This blog's for ME

Almost 25 years old, asking my parents if I can sleep in their bed with them. I had thought I was going to be the 25th Prime Minister of Canada. Things had changed. 10 years later, I was still a scared little boy. The time had come to slap myself awake. One Saturday morning, November 19th, 2009, I declared to the world I would be riding my 10 year-old motorcycle from Vancouver, BC Canada to Rio de Janeiro, Brasil, and back.

The official departure was August 28th, 2010. A group of well-wishers saw me off at 8:03 am.

I arrived in Rio de Janeiro around 6 pm March 1st, 2011.



My return to Vancouver came on July 5th, 2011 about 2:00 pm.

Drug & alcohol abuse, ADD, social anxiety, health, chronic pain, night terrors.

So many concerns. But I am far more interested in this question: Do I have the capacity to make this trip despite all my shortcomings?

My mission: To inspire myself to face my fears, enlighten myself on how all living things can peacefully co-exist, enjoy every moment, and see the world as plentiful and generous.

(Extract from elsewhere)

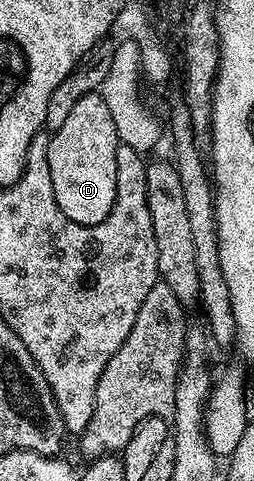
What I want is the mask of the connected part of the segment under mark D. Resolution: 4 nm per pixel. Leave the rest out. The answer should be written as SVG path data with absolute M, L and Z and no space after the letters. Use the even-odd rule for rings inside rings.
M99 92L81 96L65 124L61 124L61 128L51 134L51 143L47 149L49 180L53 180L53 196L57 200L57 208L61 208L61 212L69 216L69 220L92 226L101 224L101 220L109 216L117 200L117 148L120 144L117 127L113 125L113 116L105 105L102 93Z

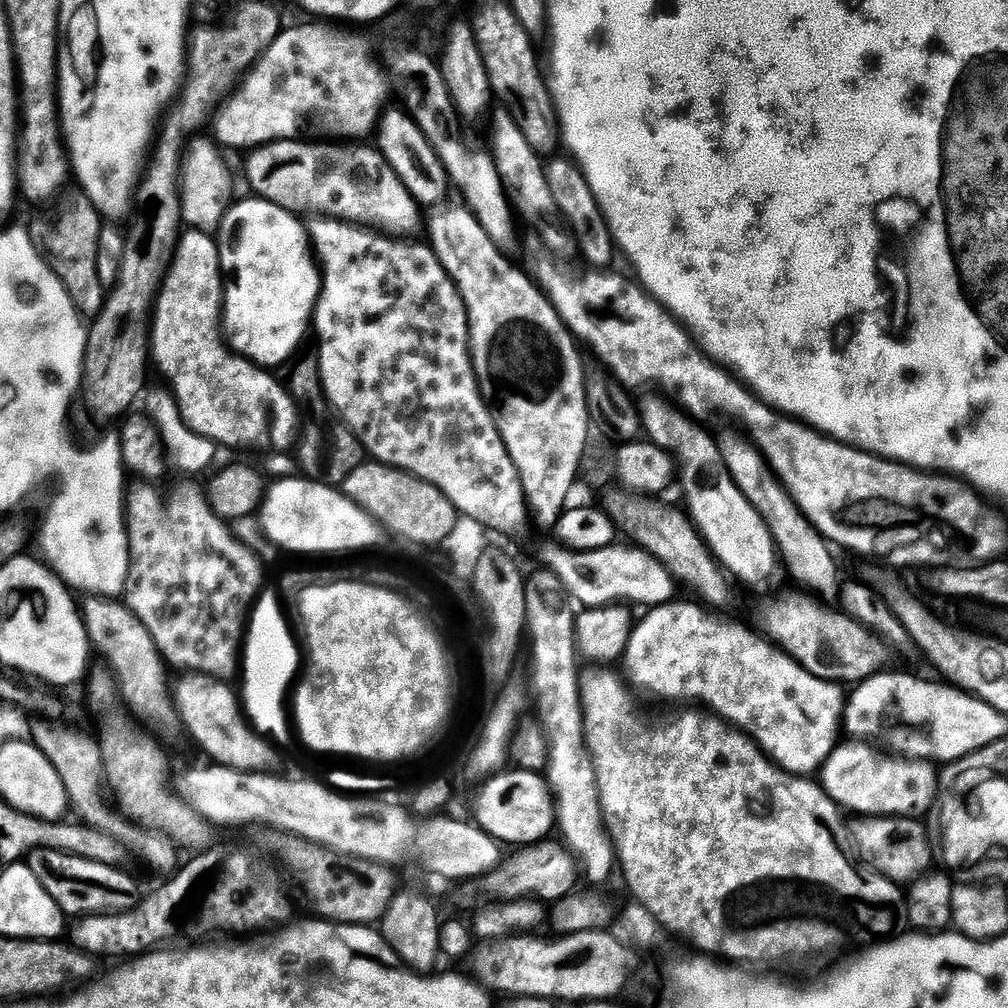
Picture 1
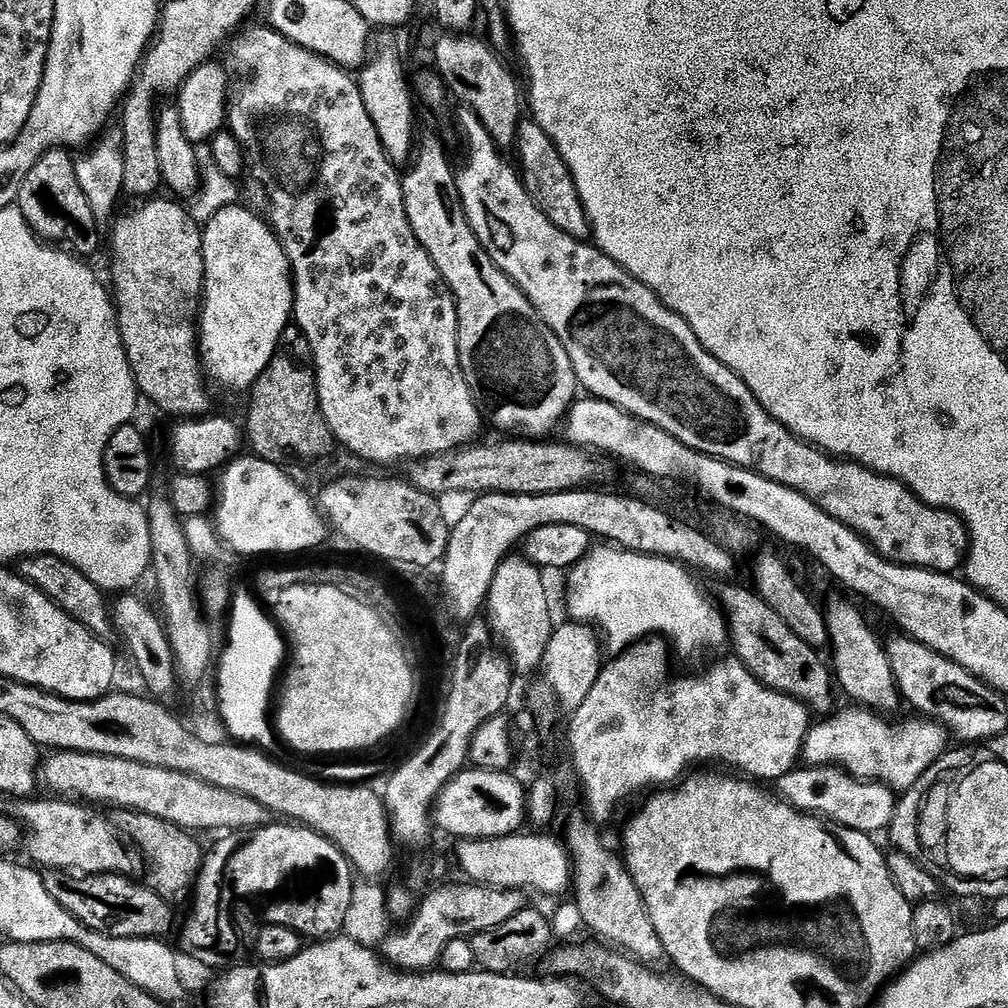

Go ahead. Call me crazy. Call me anything you like.

I'm out to save my world.



I LOVE YOU ALL



Questions, comments, concerns, threats? Contact me: jason.chapman99@gmail.com


Cleaning Up

I told my boss I was leaving back in early December '09, and the last 8 months had been about mentally preparing for August 28th. Several momentous occassions were to be packed into the final month: a 20 year grad class reunion, introducing my parents to my birth mother, organizing a farewell party, and saying goodbye to my girlfriend. Many of these experiences would seem difficult for most, but I was seldom worried. Cleaning up the things from my past, on the other hand, gave me quite a problem.

It seemed to me a life-changing motorcycle trip to South America required some big steps to support it. One of them was getting rid of everything I owned, keeping only what could be stored in a 2'x2' box. This seemingly drastic measure served a few purposes, but tantamount was this: I believed I had to let go of any unneccessary clutter, so there was space for something new to come along. It's hard to put that brand new suit in a closet that is jam-packed full, right?

One last week spent in Stettler on the farm in late July had proven to be a godsend for hot, humid weather after weeks of heavy rain. Although the grass had never been greener in my mind, the clouds of mosquitos ready to attack prohibited us from truly enjoying the outdoors. This precipitated some indoor work, so it was time to look at all the things I had stored in my parents' basement since I moved out to college in 1990.

As I had already practiced letting things go from my apartment clean 10 days prior, the basement clean was somewhat easier than expected. I was quite surprised at the things I had amassed over the years: pins, certificates, taxes, the list was exhaustive. Hesitating briefly at times, I calmly placed stacks of paper in a box for recycling, separated a couple boxes of items for charity, and a bag for garbage. My hope was that at least someone could use the things I did not, and that somehow they would live on, and in it my memories of them. What I did experience though, was an uneasy mix of relief that I had done the job, and a fear of letting go all the things that mattered to me in the past. The question I finally asked myself was, "am I my things?"